Steering Versus Fueling
By Dan Fox, LPC
Let’s use the metaphor of life as a car. If your daughter’s life was a car, when she’s little, it’s your job to steer. We’ve got to keep them safe, provide a rational structure, help them when they are stuck emotionally or with one of life’s many challenges. Still, by the time they are truly adults, they need to be able to steer their own car, to pick a destination and know how to get there, to stay safe despite the dangers of the road, to keep their car running in a healthy way. By the time your daughter is an adult, your days of steering are long over. Your role has changed. It’s time to focus on fueling.
Steering is trying to control. Steering is checking to make sure that they’ve made a doctor’s appointment. Steering is giving them money if they get good grades. When you call with a list of concerns that you hope to make them aware of, that’s steering too. So is telling them that you won’t pay for any more classes if they fail again.
Steering isn’t inherently bad; but as your child gets older, it just does more to support perpetual adolescence than to support a launch towards adulthood. And if you are like many parents, you know from hard earned experience that it’s hard to steer someone else’s life very effectively.

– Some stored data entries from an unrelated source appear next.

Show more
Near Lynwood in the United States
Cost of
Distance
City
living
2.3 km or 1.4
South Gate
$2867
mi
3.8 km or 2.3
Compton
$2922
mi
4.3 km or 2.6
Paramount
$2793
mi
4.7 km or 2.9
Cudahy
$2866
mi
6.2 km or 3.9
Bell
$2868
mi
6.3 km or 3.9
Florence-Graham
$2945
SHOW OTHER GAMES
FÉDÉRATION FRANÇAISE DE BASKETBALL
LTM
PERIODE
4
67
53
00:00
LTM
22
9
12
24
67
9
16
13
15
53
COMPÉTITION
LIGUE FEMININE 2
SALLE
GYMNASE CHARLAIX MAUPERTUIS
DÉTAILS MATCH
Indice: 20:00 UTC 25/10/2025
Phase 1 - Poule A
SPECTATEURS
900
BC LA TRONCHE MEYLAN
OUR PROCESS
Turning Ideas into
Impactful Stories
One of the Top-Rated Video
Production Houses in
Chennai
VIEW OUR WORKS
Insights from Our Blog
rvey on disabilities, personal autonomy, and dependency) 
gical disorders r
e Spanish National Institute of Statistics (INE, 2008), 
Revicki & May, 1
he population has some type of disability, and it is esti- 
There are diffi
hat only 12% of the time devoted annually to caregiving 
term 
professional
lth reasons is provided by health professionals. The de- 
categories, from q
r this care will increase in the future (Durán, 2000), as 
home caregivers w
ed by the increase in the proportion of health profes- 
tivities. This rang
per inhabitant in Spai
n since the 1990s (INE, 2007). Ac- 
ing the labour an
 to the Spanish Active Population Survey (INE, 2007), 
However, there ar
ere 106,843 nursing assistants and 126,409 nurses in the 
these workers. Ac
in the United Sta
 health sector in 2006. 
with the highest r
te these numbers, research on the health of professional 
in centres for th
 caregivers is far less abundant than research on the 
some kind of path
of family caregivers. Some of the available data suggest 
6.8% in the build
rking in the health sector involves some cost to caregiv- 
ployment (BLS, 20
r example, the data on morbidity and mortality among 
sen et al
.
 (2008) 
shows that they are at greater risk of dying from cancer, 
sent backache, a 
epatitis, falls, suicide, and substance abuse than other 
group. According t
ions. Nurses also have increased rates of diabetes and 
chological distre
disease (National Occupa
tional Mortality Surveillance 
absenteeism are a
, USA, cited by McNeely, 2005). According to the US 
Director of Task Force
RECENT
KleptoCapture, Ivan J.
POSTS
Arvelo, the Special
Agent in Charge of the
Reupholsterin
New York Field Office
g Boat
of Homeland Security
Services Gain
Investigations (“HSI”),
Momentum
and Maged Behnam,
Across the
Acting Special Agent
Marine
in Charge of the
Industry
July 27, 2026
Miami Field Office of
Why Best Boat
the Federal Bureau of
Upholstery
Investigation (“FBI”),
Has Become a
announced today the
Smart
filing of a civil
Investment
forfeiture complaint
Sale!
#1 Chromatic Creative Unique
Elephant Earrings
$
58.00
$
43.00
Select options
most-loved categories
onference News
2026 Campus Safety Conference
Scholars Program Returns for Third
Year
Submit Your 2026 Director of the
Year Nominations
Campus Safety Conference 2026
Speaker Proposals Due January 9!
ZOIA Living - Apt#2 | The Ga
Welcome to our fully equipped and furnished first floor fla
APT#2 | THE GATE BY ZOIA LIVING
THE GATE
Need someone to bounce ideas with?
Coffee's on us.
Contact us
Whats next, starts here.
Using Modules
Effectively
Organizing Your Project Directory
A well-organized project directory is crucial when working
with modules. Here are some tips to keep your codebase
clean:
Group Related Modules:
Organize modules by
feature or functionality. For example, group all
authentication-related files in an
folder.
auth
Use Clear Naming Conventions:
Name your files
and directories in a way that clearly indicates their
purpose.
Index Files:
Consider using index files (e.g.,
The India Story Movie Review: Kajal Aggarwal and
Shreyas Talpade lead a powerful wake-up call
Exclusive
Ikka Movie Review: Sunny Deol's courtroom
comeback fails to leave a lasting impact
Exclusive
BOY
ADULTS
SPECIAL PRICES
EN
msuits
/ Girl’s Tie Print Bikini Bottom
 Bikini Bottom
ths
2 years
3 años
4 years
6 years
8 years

When we steer older adolescents, the tendency is for our kids to feel a little judged or a little inadequate. It’s like we don’t trust them to be able to handle life’s challenges. Or we create conflict. We come across as being too alarmist or a nag. We can end up unsure whether or not we got our point across, and whether or not it was worth it even if we did.
Rather than trying to figure out how best to steer, the parent journey at this life stage is more about how to fuel. If you are like many parents, sometimes contact with your son or daughter is strained. To fuel is to be able to have contact with them where they leave less stressed or anxious, not more. Fueling is about believing in them, keeping the faith in whom they are and whom they will become, even if they don’t feel confident. Fueling is about being able to hang out and enjoy the time together, without any particular agenda. If they don’t call you back, if they give one-word answers, if you feel like you’re being avoided, let’s face it – these are all signs that despite our best intentions, they are not feeling fueled.
Most parents do a pretty good job of fueling. But at this life stage, it’s worth becoming an expert fueler. Two skills to work on: (1) being able to identify your interactions as either fueling or steering, and (2) deliberately practicing communication that fuels rather than steers.